Sonia in Ghana- One Year In

Sonia in Ghana- One Year In

The West African country of Ghana. Image Source: thecommonwealth.org

Village Savings and Loans Associations: Filling the Local’s Needs Created by the Insecurity of Farming in Sirigu, Ghana

Hello from Ghana! I’ve almost hit my year mark of leaving for my journey to West Africa to serve in the Peace Corps, and I can’t believe how fast the time has flown. I have learned a tremendous amount about the people, and after getting over the initial differences in resource availability (i.e. running water, reliability in anything, and the language barrier to name a few), I’ve been able to work with the locals to find some ‘small-small’ solutions to the problems facing individuals and the community. One example of this that has required a lot of problem solving is my effort to deal with the farmer-identified problem of a lack of money to start a business, i.e. lack of access to credit. In short, I am working with local farmers to establish savings groups that enable them to take out loans from the money they save as a group. And also in short, it’s working wonderfully! Two groups of illiterate farmers that once scoffed at being able to save 50 pesawa each week (about 0.25 USD) now have a group savings of over 60 cedi!!! (about 30 USD) and have been able to loan money to individuals in the group to do trading.

Sonia Slavinski
Sonia Slavinski

The path that led the farmers and I to this point starts in October and with the acronym: PACA (participatory analysis for community action). It involves sitting down with a group and finding out what their problems are. The crosscutting issues for the eight groups the NGO staff and I did this with included lack of rainfall, lack of land to farm on, and lack of access to credit. I decided to work on the last one first. The first step I took was to orient myself with the local options for microfinance, which didn’t take long because there is only one bank in the village, Naara Rural Bank. The groups want loans with about a 20% interest rate, 30% at most, and after a long and tiresome search, this simply isn’t available. The bank initially provided no options, and has yet to successfully meet with the groups despite scheduled meeting after scheduled meeting. The microfinance landscape is not friendly to farmers. Loans are only available for government workers that can prove a steady income and for farmers doing small business (i.e. buying produce in Burkina and carrying it to the market to sell), the interest rates are typically upwards of 40%. And the logistics of working with a bank are a huge barrier for these illiterate farmers. The back and forth on the needs of the farmers and the needs of the bank was new terrain for me as a natural resource management volunteer. So around February, I moved on to option two.

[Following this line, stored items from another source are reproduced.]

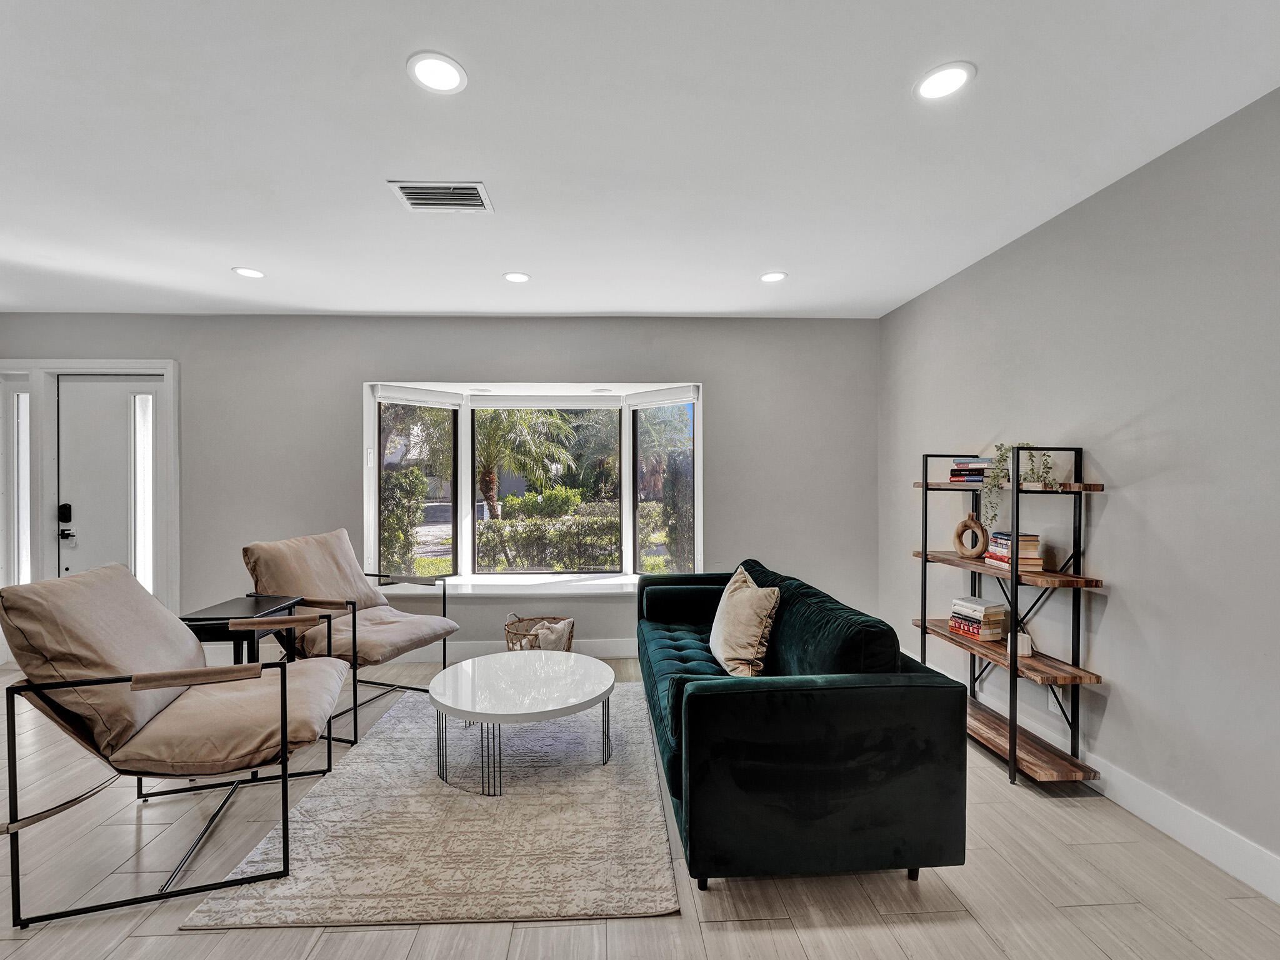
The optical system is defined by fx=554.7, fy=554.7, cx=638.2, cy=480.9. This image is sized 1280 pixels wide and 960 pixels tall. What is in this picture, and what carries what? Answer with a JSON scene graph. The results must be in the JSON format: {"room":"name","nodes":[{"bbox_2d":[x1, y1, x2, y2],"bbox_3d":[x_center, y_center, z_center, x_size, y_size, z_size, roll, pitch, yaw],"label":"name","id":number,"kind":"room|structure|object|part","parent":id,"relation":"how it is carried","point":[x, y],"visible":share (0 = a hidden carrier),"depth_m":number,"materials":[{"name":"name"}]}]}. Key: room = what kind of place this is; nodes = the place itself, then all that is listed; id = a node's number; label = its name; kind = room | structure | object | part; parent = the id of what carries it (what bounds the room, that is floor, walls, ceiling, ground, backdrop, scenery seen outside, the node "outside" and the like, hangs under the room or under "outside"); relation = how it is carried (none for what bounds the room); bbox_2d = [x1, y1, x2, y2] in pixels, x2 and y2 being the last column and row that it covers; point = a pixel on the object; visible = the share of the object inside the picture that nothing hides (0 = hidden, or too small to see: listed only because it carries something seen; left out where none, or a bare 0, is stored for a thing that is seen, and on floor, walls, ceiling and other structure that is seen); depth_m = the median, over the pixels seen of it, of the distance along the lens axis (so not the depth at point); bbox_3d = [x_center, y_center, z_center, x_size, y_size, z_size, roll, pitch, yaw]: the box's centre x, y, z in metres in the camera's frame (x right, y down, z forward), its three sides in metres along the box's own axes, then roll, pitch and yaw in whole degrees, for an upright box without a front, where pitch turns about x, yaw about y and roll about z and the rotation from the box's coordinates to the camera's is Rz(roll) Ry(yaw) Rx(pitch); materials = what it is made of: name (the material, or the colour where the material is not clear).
{"room":"living room","nodes":[
{"label":"living room","id":0,"kind":"room"},
{"bbox_2d":[0,312,879,663],"bbox_3d":[-1.652,0.056,4.374,6.922,2.655,0.193,0,0,-2],"label":"back wall","id":1,"kind":"structure","parent":0,"point":[722,383],"depth_m":4.29,"materials":[{"name":"grey paint"}]},
{"bbox_2d":[4,375,33,586],"bbox_3d":[-4.714,0.103,4.256,0.229,1.737,0.095,0,0,-2],"label":"sidelight window","id":2,"kind":"structure","parent":1,"relation":"in","point":[22,402],"depth_m":4.24,"materials":[{"name":"glass"}]},
{"bbox_2d":[0,357,180,616],"bbox_3d":[-4.232,0.228,4.256,1.252,2.308,0.181,0,0,-2],"label":"door frame","id":3,"kind":"structure","parent":1,"relation":"attached to","point":[96,361],"depth_m":4.20,"materials":[{"name":"white paint"}]},
{"bbox_2d":[55,374,159,598],"bbox_3d":[-4.068,0.287,4.277,0.741,2.175,0.121,0,0,-2],"label":"front door","id":4,"kind":"structure","parent":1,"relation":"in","point":[125,383],"depth_m":4.28,"materials":[{"name":"white paint"}]},
{"bbox_2d":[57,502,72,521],"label":"door lock","id":5,"kind":"object","parent":4,"relation":"attached to","point":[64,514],"visible":0.96,"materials":[{"name":"black metal"}]},
{"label":"lever handle","id":6,"kind":"part","parent":4,"relation":"part of","materials":[{"name":"black metal"}]},
{"bbox_2d":[382,638,636,663],"bbox_3d":[-0.891,1.318,4.330,5.366,0.138,0.016,0,0,-2],"label":"baseboard","id":7,"kind":"structure","parent":1,"relation":"attached to","point":[605,646],"depth_m":4.33,"materials":[{"name":"white paint"}]},
{"bbox_2d":[363,379,702,588],"bbox_3d":[-0.807,0.058,4.601,3.021,1.716,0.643,0,0,-2],"label":"bay window","id":8,"kind":"structure","parent":1,"relation":"in","point":[462,528],"depth_m":4.69,"materials":[{"name":"white glass"}]},
{"bbox_3d":[-1.854,0.065,4.576,0.455,1.550,0.284,0,0,-2],"label":"pane","id":9,"kind":"part","parent":8,"relation":"part of","materials":[{"name":"glass"}]},
{"bbox_2d":[374,385,461,408],"bbox_3d":[-1.752,-0.669,4.446,0.585,0.132,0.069,0,1,-40],"label":"roller blind","id":10,"kind":"object","parent":8,"relation":"attached to","point":[399,396],"visible":0.97,"depth_m":4.41,"materials":[{"name":"white fabric"}]},
{"bbox_2d":[380,571,636,596],"bbox_3d":[-0.801,0.855,4.433,2.863,0.067,0.545,0,0,-2],"label":"window sill","id":11,"kind":"structure","parent":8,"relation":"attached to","point":[621,590],"depth_m":4.37,"materials":[{"name":"white paint"}]},
{"bbox_3d":[-0.768,0.084,4.686,1.283,1.536,0.155,0,0,-2],"label":"pane","id":12,"kind":"part","parent":8,"relation":"part of","materials":[{"name":"glass"}]},
{"bbox_2d":[473,393,619,408],"bbox_3d":[-0.783,-0.678,4.692,1.302,0.124,0.057,0,0,-2],"label":"roller blind","id":13,"kind":"object","parent":8,"relation":"attached to","point":[489,402],"visible":0.97,"depth_m":4.67,"materials":[{"name":"white fabric"}]},
{"bbox_2d":[626,385,698,408],"bbox_3d":[0.196,-0.679,4.483,0.656,0.137,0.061,0,1,40],"label":"roller blind","id":14,"kind":"object","parent":8,"relation":"attached to","point":[664,399],"visible":0.95,"depth_m":4.44,"materials":[{"name":"white fabric"}]},
{"bbox_2d":[0,0,1279,319],"bbox_3d":[-1.298,-1.326,1.245,7.135,0.113,7.081,0,0,-2],"label":"ceiling","id":15,"kind":"structure","parent":0,"point":[229,259],"depth_m":2.08,"materials":[{"name":"white paint"}]},
{"bbox_2d":[232,266,265,278],"bbox_3d":[-2.404,-1.287,3.426,0.180,0.007,0.179,0,0,-2],"label":"recessed light","id":16,"kind":"object","parent":15,"relation":"in","point":[247,272],"visible":0.99,"depth_m":3.42,"materials":[{"name":"white plastic"}]},
{"bbox_2d":[406,51,468,93],"bbox_3d":[-0.628,-1.273,1.732,0.183,0.008,0.182,0,0,-2],"label":"recessed light","id":17,"kind":"object","parent":15,"relation":"in","point":[435,71],"visible":0.99,"depth_m":1.73,"materials":[{"name":"white plastic"}]},
{"bbox_2d":[388,180,493,212],"bbox_3d":[-0.877,-1.265,2.472,0.391,0.013,0.271,0,0,-2],"label":"air vent","id":18,"kind":"object","parent":15,"relation":"in","point":[417,187],"visible":1,"depth_m":2.47,"materials":[{"name":"white metal"}]},
{"bbox_2d":[502,271,530,282],"bbox_3d":[-0.765,-1.277,3.479,0.175,0.007,0.175,0,0,-2],"label":"recessed light","id":19,"kind":"object","parent":15,"relation":"in","point":[520,278],"visible":0.99,"depth_m":3.47,"materials":[{"name":"white plastic"}]},
{"bbox_2d":[759,270,787,282],"bbox_3d":[0.844,-1.283,3.485,0.177,0.007,0.178,0,0,-2],"label":"recessed light","id":20,"kind":"object","parent":15,"relation":"in","point":[769,278],"visible":0.99,"depth_m":3.48,"materials":[{"name":"white plastic"}]},
{"bbox_2d":[914,61,974,100],"bbox_3d":[0.973,-1.274,1.771,0.176,0.007,0.177,0,0,-2],"label":"recessed light","id":21,"kind":"object","parent":15,"relation":"in","point":[947,82],"visible":0.99,"depth_m":1.76,"materials":[{"name":"white plastic"}]},
{"bbox_2d":[0,653,1279,959],"bbox_3d":[-1.412,1.439,1.225,7.374,0.102,7.095,0,0,-2],"label":"floor","id":22,"kind":"structure","parent":0,"point":[716,939],"depth_m":1.86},
{"bbox_2d":[0,557,354,926],"bbox_3d":[-1.726,0.860,2.213,1.015,1.048,0.886,0,0,-16],"label":"armchair","id":23,"kind":"object","parent":22,"relation":"on","point":[284,722],"visible":0.99,"depth_m":1.95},
{"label":"cushion","id":24,"kind":"part","parent":23,"relation":"part of","materials":[{"name":"beige fabric"}]},
{"bbox_2d":[180,593,303,661],"bbox_3d":[-2.066,1.013,2.905,0.404,0.710,0.528,0,0,-2],"label":"side table","id":25,"kind":"object","parent":22,"relation":"on","point":[207,619],"visible":0.43,"depth_m":2.79,"materials":[{"name":"black"}]},
{"bbox_2d":[239,526,457,745],"bbox_3d":[-1.747,0.851,3.403,1.004,1.049,0.865,0,0,20],"label":"armchair","id":26,"kind":"object","parent":22,"relation":"on","point":[438,625],"visible":0.89,"depth_m":3.31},
{"bbox_2d":[183,678,677,926],"bbox_3d":[-0.696,1.361,2.814,1.551,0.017,2.209,0,0,-2],"label":"rug","id":27,"kind":"object","parent":22,"relation":"on","point":[634,832],"visible":0.86,"depth_m":2.13,"materials":[{"name":"beige carpet"}]},
{"bbox_2d":[428,651,616,796],"bbox_3d":[-0.561,1.169,2.759,0.914,0.384,0.929,0,0,-2],"label":"coffee table","id":28,"kind":"object","parent":27,"relation":"on","point":[462,665],"visible":0.99,"depth_m":2.59,"materials":[{"name":"white"}]},
{"bbox_2d":[503,612,573,651],"bbox_3d":[-0.724,1.158,4.008,0.468,0.416,0.425,0,0,-2],"label":"wicker basket","id":29,"kind":"object","parent":22,"relation":"on","point":[507,641],"visible":0.42,"depth_m":3.99,"materials":[{"name":"wicker"}]},
{"bbox_2d":[523,616,574,651],"bbox_3d":[-0.649,1.130,3.884,0.358,0.304,0.285,0,0,-2],"label":"blanket","id":30,"kind":"object","parent":29,"relation":"in","point":[563,622],"visible":0.48,"depth_m":3.81,"materials":[{"name":"beige fabric"}]},
{"bbox_2d":[636,556,969,893],"bbox_3d":[0.535,0.945,2.932,1.007,0.848,2.279,0,0,-2],"label":"sofa","id":31,"kind":"object","parent":22,"relation":"on","point":[700,700],"visible":0.98,"depth_m":1.87,"materials":[{"name":"fabric"}]},
{"bbox_2d":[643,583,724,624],"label":"bolster pillow","id":32,"kind":"object","parent":31,"relation":"on","point":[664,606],"visible":0.87,"depth_m":3.56,"materials":[{"name":"fabric"}]},
{"bbox_2d":[708,565,780,675],"bbox_3d":[0.519,0.712,2.844,0.287,0.474,0.575,0,0,-2],"label":"throw pillow","id":33,"kind":"object","parent":31,"relation":"on","point":[730,611],"visible":0.97,"depth_m":2.67,"materials":[{"name":"beige fabric"}]},
{"bbox_2d":[910,449,1106,786],"bbox_3d":[1.834,0.617,2.880,0.350,1.529,0.964,0,0,-2],"label":"shelving unit","id":34,"kind":"object","parent":22,"relation":"on","point":[1010,738],"visible":0.81,"depth_m":2.60,"materials":[{"name":"brown wood"}]},
{"bbox_2d":[948,456,992,483],"bbox_3d":[1.889,-0.059,3.114,0.223,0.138,0.248,0,0,-2],"label":"book stack","id":35,"kind":"object","parent":34,"relation":"on","point":[963,464],"visible":0.75,"depth_m":3.06,"materials":[{"name":"paper"}]},
{"bbox_2d":[954,511,988,558],"bbox_3d":[1.868,0.305,3.109,0.074,0.246,0.189,0,1,-39],"label":"vase","id":36,"kind":"object","parent":34,"relation":"on","point":[974,522],"visible":0.98,"depth_m":3.09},
{"bbox_2d":[947,595,1006,641],"bbox_3d":[1.878,0.754,3.068,0.205,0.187,0.232,0,0,-16],"label":"book stack","id":37,"kind":"object","parent":34,"relation":"on","point":[963,622],"visible":0.97,"depth_m":3.00,"materials":[{"name":"paper"}]},
{"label":"shelf","id":38,"kind":"part","parent":34,"relation":"part of","materials":[{"name":"brown wood"}]},
{"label":"shelf","id":39,"kind":"part","parent":34,"relation":"part of","materials":[{"name":"brown wood"}]},
{"bbox_2d":[983,531,1044,570],"bbox_3d":[1.881,0.341,2.784,0.195,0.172,0.255,0,0,-2],"label":"book stack","id":40,"kind":"object","parent":34,"relation":"on","point":[992,555],"visible":0.76,"depth_m":2.71,"materials":[{"name":"paper"}]},
{"bbox_2d":[978,442,1057,526],"bbox_3d":[1.876,0.026,2.720,0.344,0.456,0.295,0,1,43],"label":"trailing plant","id":41,"kind":"object","parent":34,"relation":"on","point":[1002,458],"visible":0.76,"depth_m":2.71,"materials":[{"name":"green plant"}]},
{"bbox_2d":[1007,630,1033,657],"bbox_3d":[1.871,0.796,2.727,0.109,0.109,0.109,0,0,-2],"label":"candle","id":42,"kind":"object","parent":34,"relation":"on","point":[1024,641],"visible":0.83,"depth_m":2.69,"materials":[{"name":"white"}]},
{"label":"shelf","id":43,"kind":"part","parent":34,"relation":"part of","materials":[{"name":"brown wood"}]},
{"bbox_2d":[879,87,1279,891],"bbox_3d":[2.209,0.060,1.356,0.157,2.663,6.310,0,0,-2],"label":"right wall","id":44,"kind":"structure","parent":0,"point":[1149,480],"depth_m":2.27,"materials":[{"name":"grey paint"}]},
{"bbox_2d":[1047,687,1063,713],"bbox_3d":[2.042,1.066,2.728,0.009,0.122,0.070,0,0,-2],"label":"wall socket","id":45,"kind":"object","parent":44,"relation":"attached to","point":[1055,708],"visible":0.59,"depth_m":2.72,"materials":[{"name":"white plastic"}]},
{"bbox_2d":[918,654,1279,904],"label":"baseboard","id":46,"kind":"structure","parent":44,"relation":"attached to","point":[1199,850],"depth_m":2.11,"materials":[{"name":"white paint"}]},
{"label":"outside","id":47,"kind":"structure","parent":0,"visible":0},
{"label":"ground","id":48,"kind":"structure","parent":47,"visible":0},
{"bbox_2d":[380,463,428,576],"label":"shrub","id":49,"kind":"object","parent":48,"relation":"on","point":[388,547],"visible":0.54,"depth_m":8.22,"materials":[{"name":"green plant"}]},
{"bbox_2d":[472,407,578,523],"bbox_3d":[-2.955,-0.436,11.821,3.355,3.857,3.168,0,0,-2],"label":"palm tree","id":50,"kind":"object","parent":48,"relation":"on","point":[486,477],"visible":0.65,"depth_m":11.51,"materials":[{"name":"plant"}]},
{"bbox_2d":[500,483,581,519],"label":"shrub","id":51,"kind":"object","parent":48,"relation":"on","point":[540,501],"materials":[{"name":"green plant"}]},
{"bbox_2d":[475,503,619,570],"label":"hedge","id":52,"kind":"object","parent":48,"relation":"on","point":[613,560],"visible":0.63,"materials":[{"name":"green plant"}]},
{"bbox_2d":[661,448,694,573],"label":"shrub","id":53,"kind":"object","parent":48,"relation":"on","point":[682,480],"visible":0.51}
]}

Village Savings and Loans Associations is a model used across Africa to fill this microfinance need. The farmers are led through a training on how to save in a culture that doesn’t know how to save. It’s a way for farmers to take small loans and not have to deal with the logistics of working with a bank; they rely on trusting each other. It involves stamps, two colored bags, three locks, and a whistle. I did the four weeks of training with the facilitator for the group (NGO staff translator/organizer) and made accessible resource sheets based on the Village Agent Guide posted on www.VSLA.net. From what I hear, there is an easier way to go about this if your group can shell out 200 cedi/day for a resource person or if the NGO you are working with can take the lead, but the community I am working with isn’t capable of either, so I relied on the Village Agent Guide, blog posts from other Peace Corps Volunteers, and a bit of trial and error to make up for this. How it works: every week the group meets and brings an amount of money the group has agreed on (50 pesawa, 0.25USD) plus 10 pesawa for the social fund to be used when a member has an emergency. After four weeks of bringing money, members can start to take loans of up to three times the amount they have saved (explaining “3 times” to the group members has been surprisingly difficult). The loans have to be repaid by 12 weeks and the member that takes the loan has to pay interest that goes into the box instead of to a bank. The group decides on the interest rate (the groups here decided on 10%). All of this is recorded in their passbook using a stamp, and the money and passbooks are kept in a metal box one of the group members keeps at their house. The box has three locks and the keys to those locks are held by three different group members to ensure that transactions only take place during the meeting.

The intersection between environmental policy and daily life in Sirigu is limited. However, the topics and theories discussed during my first year at BCEP have proved useful in shaping my views on what I am seeing and experience in my village. Specifically, the lack of a Green Revolution in Africa puts the farming practices and hardships into perspective. The farmers are limited in every way- they can’t afford to buy inputs (fertilizer, herbicide, or pesticide), and there isn’t even fertilizer available to purchase if they could; soil fertility is low and the population is growing rapidly, thus reducing the amount of land available and the amount of trees standing; crops are rain-fed and the rainy season has become a moving target for these farmers, probably due to climate change; and the only way they have been saving is through the purchase and sale of livestock, which is inherently risky. Despite these challenges, the farmers are capable of forming groups and trusting each other, to some extent. And though they are wary to try new things, they are willing to learn, so methodology such as VSLA becomes a way to fill these needs and make up for the income that farming isn’t providing them. The farming landscape, sadly, isn’t set to change soon, but for a couple of farming groups in Sirigu, their access to credit can change.